As HSP is a heterogeneous disease, genetic testing became a main component in the clinical assessment and diagnosis. Genetic testing panels along with newer techniques in genetic sequencing (whole-exome) are having a considerable effect in both pure and complicated forms of HSP [12].

Treatment

At present, there is no definitive disease-modifying therapy for HSP [12]. A multidisciplinary approach is necessary to address the symptoms of cramps, stiffness, spasms, and other deformities. Orthotics like ankle-foot orthoses and heel raises are beneficial in improving the mobility [31].

Current treatment

Oral antispasmodics comprising of baclofen and tizanidine have demonstrated benefit in HSP patients [31]. In cases of severe spasticity, intrathecal baclofen is effective in decreasing the tone, pain, and disability; in its usage in the earlier stages of wheelchair-requiring patients, it showed an improvement in gait [36]. Dalfampridine (4-aminopyridine) showed some advantage in a small group of HSP and large studies are needed to establish its role [37].

Botulinum toxin (Botox) injections are efficacious in selective problematic muscle groups alongside the hip, knee, and ankle. Both stretching exercises and injections into calf decrease muscle tone, and enhance gait velocity while preserving balance and strength [38]. Oxybutynin helps in decreasing urinary urgency after ruling out urinary infection and establishing there is no marked increase in post-micturition residual volume of urine [31].

Physical therapy along with an exercise program by neurophysiotherapists is recommended to build up and maintain the lower extremity strength, to improve the range of motion, and to enhance cardiovascular conditioning. Both ankle foot orthotics and peroneal nerve stimulation transcutaneously reduce the toe dragging [14].

Genetic testing and counseling help the patients and families in understanding the disease and risk of transmission to the next generations. Clinicians must be vigilant while providing counseling and prognosis as most of the HSP genetic types of complete phenotypic spectrum and genetic penetrance are unfamiliar. Caution is necessary while counseling about SPG7, as in a minority of cases it can cause an AD form of HSP, in addition to the more frequent recessive form [14].
┄┄┄┄┄┄┄┄┄┄┄┄┄┄┄┄┄┄┄┄
» TASK TO COMPLETE:
Extend the text on HSP treatment with new text that picks up after its final sentence.

Stored data entries:
┄┄┄┄┄┄┄┄┄┄┄┄┄┄┄┄┄┄┄┄
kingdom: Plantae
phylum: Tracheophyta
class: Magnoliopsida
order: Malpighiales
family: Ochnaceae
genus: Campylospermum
┄┄┄┄┄┄┄┄┄┄┄┄┄┄┄┄┄┄┄┄
» FINAL ANSWER:
Gene therapy and future directions

Although genotype-targeted therapy has made marked advances in neurological diseases like spinal muscular atrophy and Huntington’s disease, HSP has not seen much progress because of genetic heterogeneity, rare form of genetic subtypes, mechanistic diversity, and a slow clinical disease progression [31].

In HSP-SPG4, microtubule severing causes partial loss of function, which might be corrected with gene therapy. Recent study showed that the human-induced plutipotent stem cells from a patient with spastin nonsense mutation with M1 or M87 isoform expressions redevelop the neurite numbers, length, branching, and reducing of the neuronal swelling [39].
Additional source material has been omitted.